The survey respondents are largely from smaller compliance teams, with less than 20 reporting more than 25,000 employees. In many organisations, very small. According to the numbers, often just one to five people. Who seem to carry multiple responsibilities, supporting businesses that span borders, suppliers, and regulatory expectations that grow heavier every year.
And yet, they are expected to do the things that most large enterprise teams do, like deliver training to an entire workforce, monitor risks in real time, oversee third-party integrity. All while keeping leadership informed and helping strengthen ethical decision-making, all with a new and growing task to govern the responsible use of AI.
All without the operational scale or staffing depth that larger multinationals can rely on. What the survey does, perhaps unintentionally, is remind us that ethical strength and operational strength are not the same thing. From the report, the Nordics have the first in abundance. The second not so much.

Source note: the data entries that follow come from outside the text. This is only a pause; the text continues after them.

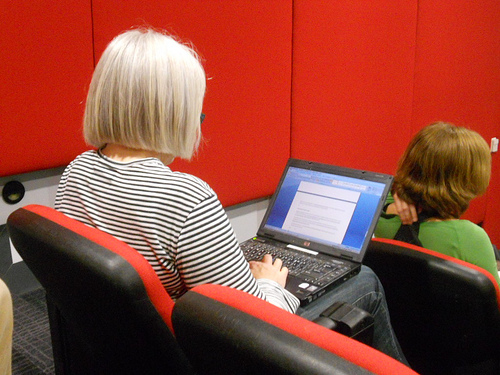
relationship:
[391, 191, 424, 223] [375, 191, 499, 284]
hand scratching back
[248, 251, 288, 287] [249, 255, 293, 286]
hand operating trackpad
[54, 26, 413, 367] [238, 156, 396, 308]
woman holding laptop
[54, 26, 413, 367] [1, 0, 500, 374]
woman in room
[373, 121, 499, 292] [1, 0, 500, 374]
woman in room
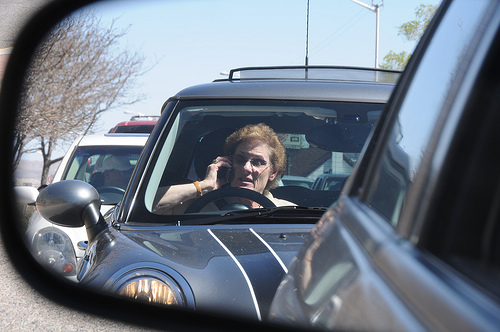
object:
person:
[168, 120, 320, 220]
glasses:
[231, 150, 266, 170]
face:
[225, 147, 279, 191]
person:
[175, 129, 324, 220]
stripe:
[207, 226, 298, 325]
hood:
[88, 201, 334, 313]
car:
[83, 65, 458, 326]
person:
[94, 149, 138, 200]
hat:
[98, 152, 138, 175]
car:
[21, 128, 152, 283]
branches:
[40, 25, 151, 158]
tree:
[28, 27, 145, 184]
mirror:
[53, 9, 418, 329]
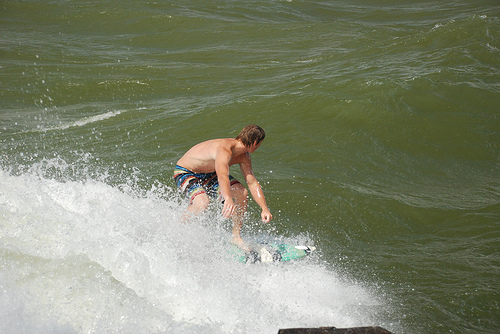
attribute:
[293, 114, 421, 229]
water — green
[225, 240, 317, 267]
surfboard — green black & white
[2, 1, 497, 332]
ocean waves — white, green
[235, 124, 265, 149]
hair — brown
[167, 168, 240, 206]
shorts — blue, yellow, red, black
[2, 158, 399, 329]
waves — green, white, crashing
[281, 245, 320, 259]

The report implies that compliance is beginning to move from: “We trust employees to act responsibly.” to “We need documentation, systems, and controls that hold up to scrutiny.”

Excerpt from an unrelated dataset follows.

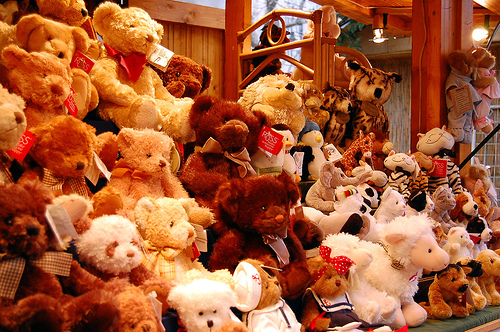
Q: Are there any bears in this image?
A: Yes, there is a bear.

Having delivered a number of programme effectiveness talks in the region, I don’t think that trust has eroded, I just think that because the world around these organisations has changed, the values these organisations have lived by are now getting squeezed.

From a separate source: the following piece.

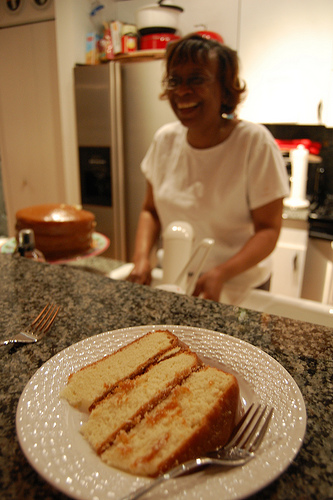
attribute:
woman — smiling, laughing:
[120, 22, 295, 302]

Supply chains are longer, and more exposed. Regulations are shifting faster than ever. Expectations for proof, not just principle are rising. Geopolitics is affecting everything from sanctions to investments to data flows.
The Nordic ethical core is still intact. But the environment that surrounds it is harder, sharper, and less forgiving.
Culture is no longer enough on its own.
Where measurement matters
It’s important to add that this survey asked compliance professionals their opinions, vs asking employees what they think. One of the most striking lessons from employee-based global research is how differently a programme can look from the top and how it is felt on the ground. So what remains uncertain is the lived experience of the employee:
- Leaders often believe values are clear.
- Employees often face situations where those values compete with pressure, deadlines, incentives, or customer demands.
This is not a Nordic problem. It’s something LRN has been writing about for years. The juxtaposition of how ethical decisions feel in moments of pressure, whether managers reinforce or dilute values, if speak-up is safe in practice, not just in policy compared to what the leadership perceive to be true is important
The Nordic survey paints a picture of a region with strong cultural foundations who continue to approach compliance as an extension of their values, with sustainability and responsible conduct woven into everyday decision-making, not treated as external obligations. This cultural clarity is a competitive strength in a world where many organisations still struggle to articulate what they stand for.
AI adoption is widespread, but primarily at a general-use level rather than in risk analytics or automated monitoring. Speak-up systems are stabilising, with higher substantiation rates , which a sign of increasing maturity and trust. The real challenge ahead is ensuring that ethical values scale consistently across the organisation, especially at the middle management level, where daily decisions are made.
What did I get from this survey, well I think Nordic companies have the values right. The next phase for organisations in the region is building the operational backbone, the systems, workflows, and reinforcement mechanisms that will allow those values to hold under pressure, across borders, and at speed.